Today's Atlanta Journal-Constitution carries an op-ed on health care that is positively infuriating--but also, in one sense, encouraging.
First, the infuriating part.
The op-ed's title is "Fix America's health care system--the capitalist way." Its author is Joe Rogers, CEO of Waffle House, and he begins by describing the health insurance his company makes available to workers--an offer, to his dismay, many employees turn down:
At Waffle House Inc., we have, for over 25 years, offered affordable group medical insurance to our hourly and management associates with the company paying 50 percent of the premium. But even with this, only about one-third of those who could enroll do so. Others decide to use their money differently for whatever reasons and take the risk of going uninsured.
Maybe I'm reading too much into this, but the implication here seems to be that the problem of the uninsured is largely the fault of ... the uninsured.
It's a pretty common sentiment, both on the right and in the corporate community. It's also pretty misleading. Many of the uninsured don't have access to policies that are both reasonably priced and provide adequate coverage. Among those who do, many simply can't spare the money without giving up other major necessities. (A few clicks below, my colleague Suzy Khimm has more on this.)
Equally maddening is Rogers' hasty dismissal, not just of any health care plan on the agenda but every health care plan on the agenda:
None of the present ideas around health care will do anything but add complexity and cost and there is already enough of that.
To be sure, there are some people--my friends at the Cato Institute, for example--who sincerely believe that. But Rogers isn't one of them. And I know this because, having written off the entire health care agenda, he proceeds to lay out his own ideal version of health care reform:
The answer is to create a new currency that can only be used for health care. Have the Internal Revenue Service issue coupon books to individuals and families, with the coupons redeemable monthly, for a basic medical insurance policy from an insurance company or allow a medical provider such as a full-service hospital system to take the coupon directly. The basic plan would provide for a deductible, then an 80-20 co-pay, similar to many group policies. An insurance company or medical provider could offer more benefits if you wanted to put cash in the monthly envelope along with the coupon.
The IRS would administer the program, determine the coupon value for different regions of the country, redeem the coupons and allocate the cost back to the taxpayers with some paying nothing and others, like me, paying a multiple of my value. Corporate America would be glad to pay to the IRS what it is now paying out in health care costs through some additional payroll tax. You could cancel Medicare and Medicaid and cover everyone with one system.

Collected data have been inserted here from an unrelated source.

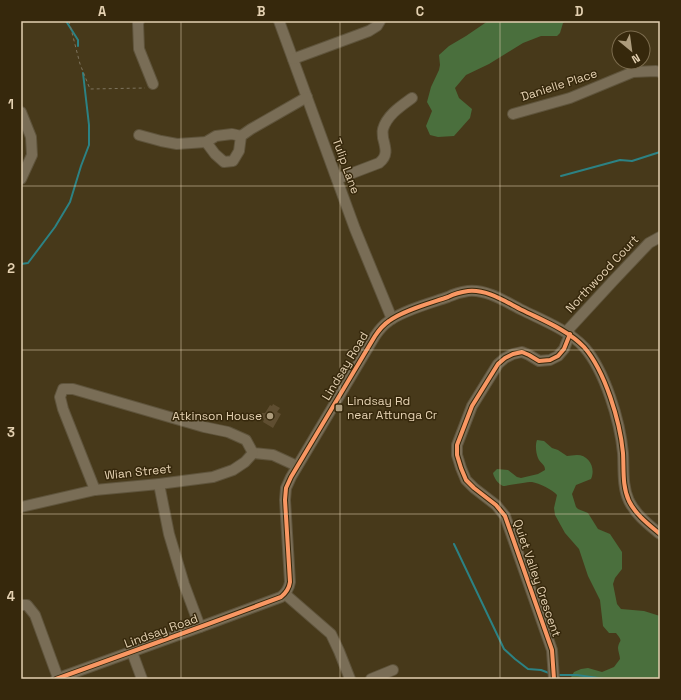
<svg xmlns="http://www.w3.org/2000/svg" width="681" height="700" font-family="'Space Grotesk',sans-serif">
<rect width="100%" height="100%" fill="#47391a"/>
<!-- green -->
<g fill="#4a6f3d">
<path d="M 488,21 L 566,21 L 563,23 L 560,33 L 557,36 L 541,36 L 523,43 L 489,64 L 466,75 L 455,88 L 459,98 L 472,109 L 470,118 L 454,136 L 438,137 L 430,135 L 426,126 L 432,111 L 427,102 L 431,87 L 439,70 L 440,65 L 439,55 L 449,46 L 466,36 Z"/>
<path d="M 537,440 L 544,441 L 552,448 L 558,450 L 567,456 C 570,456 573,455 577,455 C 589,455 596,468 591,479 L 576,485 L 572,494 L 576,507 L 578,509 L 588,513 L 598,529 L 610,534 L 622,552 L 622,569 L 615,578 L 613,584 L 617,604 L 621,609 L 644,611 L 660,616 L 660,679 L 570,679 L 574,672 L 581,669 L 588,668 L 602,672 L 614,667 L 620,659 C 620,656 618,651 618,648 C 619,639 624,643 616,633 L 609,633 L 603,626 L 600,600 L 588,576 L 579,549 L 565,533 L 555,515 L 554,508 L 557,495 C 553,490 539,483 532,482 C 526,482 510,485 503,486 C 498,484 494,478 493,473 L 497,469 L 508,470 L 517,477 L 521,478 L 538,474 L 545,470 C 545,464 540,463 538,458 C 536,453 535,445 537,440 Z"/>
</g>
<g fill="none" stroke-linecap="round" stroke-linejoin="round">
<!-- stream -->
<g stroke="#2c8284" stroke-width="2">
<path d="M 66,21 L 78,40 L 78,46"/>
<path d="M 561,176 L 620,160 L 632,161 L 660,152"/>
<path d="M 21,264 L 28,263 L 55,227 L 70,202 L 81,166 L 89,145 L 89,125 L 83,73"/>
<path d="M 454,544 L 504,649 L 515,659 L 528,669 L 541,670 L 549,673"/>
<path d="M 557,675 L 577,675 L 605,679"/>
</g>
</g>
<!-- building -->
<path fill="#5f4e31" d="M 273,404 L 280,408 L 277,412 L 281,414 L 273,428 L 263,422 L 264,419 L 261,417 L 260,415 L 262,413 L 265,413 L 270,405 L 272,406 Z"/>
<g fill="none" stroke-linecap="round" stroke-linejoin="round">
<defs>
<g id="minor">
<path d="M 139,21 L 138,23 L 139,49 L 153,84"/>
<path d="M 279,21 L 355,229 L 392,319"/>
<path d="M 293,59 L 369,31 L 377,26 L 380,21"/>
<path d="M 21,112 L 31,137 L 32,155 L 21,179"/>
<path d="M 513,114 L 570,98 L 633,72 L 656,71 L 660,72"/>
<path d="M 139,135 L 161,141 L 177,144 L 206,142 L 216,136 L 232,134 L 241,136"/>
<path d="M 206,142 L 215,154 L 224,162 L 233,161 L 239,151 L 241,136 L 251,129 L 307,97"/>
<path d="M 337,179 L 379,163 C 388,156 386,149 383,138 C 383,135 382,132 383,129 C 387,115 401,106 412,98"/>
<path d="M 566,332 L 613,281 L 649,243 L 660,237"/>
<path d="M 159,484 L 169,534 L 184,584 L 200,627"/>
<path d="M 95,490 L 63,409 L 60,397 L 63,389 L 73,389 L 204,427 L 228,432 L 246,440 L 253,453 L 273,455 L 297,466"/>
<path d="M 21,507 L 95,490 L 159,484 L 213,477 L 233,470 L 245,462 L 253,453"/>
<path d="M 285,594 L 331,634 L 339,651 L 350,679"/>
<path d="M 21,605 L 27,605 L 35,615 L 58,678"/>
<path d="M 132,652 L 142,679"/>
<path d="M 56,679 L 200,627 L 281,597 C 286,593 289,589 290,582 L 285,500 L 286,488 L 291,477 L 375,336 C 379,330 383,325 389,321 C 404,310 431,303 448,297 C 454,294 461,292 468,291 C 487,289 506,302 522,310 C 542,320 568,330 584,347 C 605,371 620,421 623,453 C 624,469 622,486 629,501 C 636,515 648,524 660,534"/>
<path d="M 371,679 L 393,670"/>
<path d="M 554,679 L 552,650 L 505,516 L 496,505 L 474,488 L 466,480 L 461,468 L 457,455 L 457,445 L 472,406 L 498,364 L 505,358 L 513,354 L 522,352 L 529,355 L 539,361 L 550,360 L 558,356 L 564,349 L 570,334"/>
</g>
</defs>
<!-- minor casing -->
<use href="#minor" stroke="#5f543c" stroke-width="12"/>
<!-- path -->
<path stroke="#7d735d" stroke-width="1" stroke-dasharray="3 3" stroke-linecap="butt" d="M 69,21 L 80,64 L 90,89 L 145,88"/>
<!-- minor -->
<use href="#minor" stroke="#796d56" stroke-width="10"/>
<defs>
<g id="cycleway">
<path d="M 56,679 L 200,627 L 281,597 C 286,593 289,589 290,582 L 285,500 L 286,488 L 291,477 L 375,336 C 379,330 383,325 389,321 C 404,310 431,303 448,297 C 454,294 461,292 468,291 C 487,289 506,302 522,310 C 542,320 568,330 584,347 C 605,371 620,421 623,453 C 624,469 622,486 629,501 C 636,515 648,524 660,534"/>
<path d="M 554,679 L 552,650 L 505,516 L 496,505 L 474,488 L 466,480 L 461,468 L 457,455 L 457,445 L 472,406 L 498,364 L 505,358 L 513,354 L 522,352 L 529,355 L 539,361 L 550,360 L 558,356 L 564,349 L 570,334"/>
</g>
</defs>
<!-- cycleway casing -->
<use href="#cycleway" stroke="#36280c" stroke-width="6"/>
<!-- cycleway -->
<use href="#cycleway" stroke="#f99763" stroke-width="4"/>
</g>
<!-- grid -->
<path fill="none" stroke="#e4d1b2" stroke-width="1" stroke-opacity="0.55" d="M 181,21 L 181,679M 340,21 L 340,679M 500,21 L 500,679M 21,186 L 660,186M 21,350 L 660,350M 21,514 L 660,514"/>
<!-- markers -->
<g fill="#ad9c7d" stroke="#36280c" stroke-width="1.5">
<rect x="335" y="404" width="8" height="8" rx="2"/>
<circle cx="270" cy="416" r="4"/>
</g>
<g text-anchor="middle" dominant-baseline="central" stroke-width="3" stroke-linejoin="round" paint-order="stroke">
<!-- street labels -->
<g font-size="12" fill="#e4d1b2" stroke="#36280c">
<text transform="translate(559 85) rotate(-18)">Danielle Place</text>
<text transform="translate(346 166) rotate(70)">Tulip Lane</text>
<text transform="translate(602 274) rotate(-47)">Northwood Court</text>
<text transform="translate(345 366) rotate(-59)">Lindsay Road</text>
<text transform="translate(138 472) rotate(-6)">Wian Street</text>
<text transform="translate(537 578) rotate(71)">Quiet Valley Crescent</text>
<text transform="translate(161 631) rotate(-20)">Lindsay Road</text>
</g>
<!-- poi labels -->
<g font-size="12" fill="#e4d1b2" stroke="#36280c" text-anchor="start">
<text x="347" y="401">Lindsay Rd<tspan x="347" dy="14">near Attunga Cr</tspan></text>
<text x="262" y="416" text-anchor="end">Atkinson House</text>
</g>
</g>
<!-- border -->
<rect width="681" height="700" fill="none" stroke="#36280c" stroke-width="44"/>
<!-- north arrow -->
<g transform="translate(631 50) rotate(151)"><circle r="19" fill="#36280c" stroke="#7c6c4e"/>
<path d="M0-3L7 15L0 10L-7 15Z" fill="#ad9c7d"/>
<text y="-6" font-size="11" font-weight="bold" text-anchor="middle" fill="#e4d1b2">N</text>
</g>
<rect x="22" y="22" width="637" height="656" fill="none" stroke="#e4d1b2" stroke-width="1.5"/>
<g font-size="13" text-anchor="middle" font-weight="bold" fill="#e4d1b2">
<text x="102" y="16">A</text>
<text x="261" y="16">B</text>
<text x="420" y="16">C</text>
<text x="579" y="16">D</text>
<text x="11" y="109">1</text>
<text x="11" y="273">2</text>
<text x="11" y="437">3</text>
<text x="11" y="601">4</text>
</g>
</svg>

Any of this sound familiar? Rogers has just described the basic building blocks of a universal health care voucher system--one that, in its overall design, is not that far removed from what Obama advisor Ezekiel Emanuel has described in his book Healthcare Guaranteed and what Senator Ron Wyden has proposed in his bipartisan universal coverage bill.
Such programs are sometimes tough to enact politically. Among other things, they generally require a requirement that everybody buy insurance--since, in fact, at least some people really do choose not to buy insurance when they could. But this doesn't seem to bother Rogers, either, who embraces such a mandate and cites the success of iconic liberal programs as justification.
People don’t always make good long-term choices. That’s the reason Social Security was set up and has proven to be successful (forget the management of it and look at the customer). Food stamps similarly have been an effective safety net. (What if Medicare did not exist?)
It seems Rogers isn't nearly as hostile to the philosophy of universal health care as he is to its present packaging and, perhaps, its packagers. And while that doesn't mean he--or any of his counterparts--are going to become cheerleaders for reform, it's a useful reminder that blustery conservative rhetoric on health care sometimes masks views many reformers share.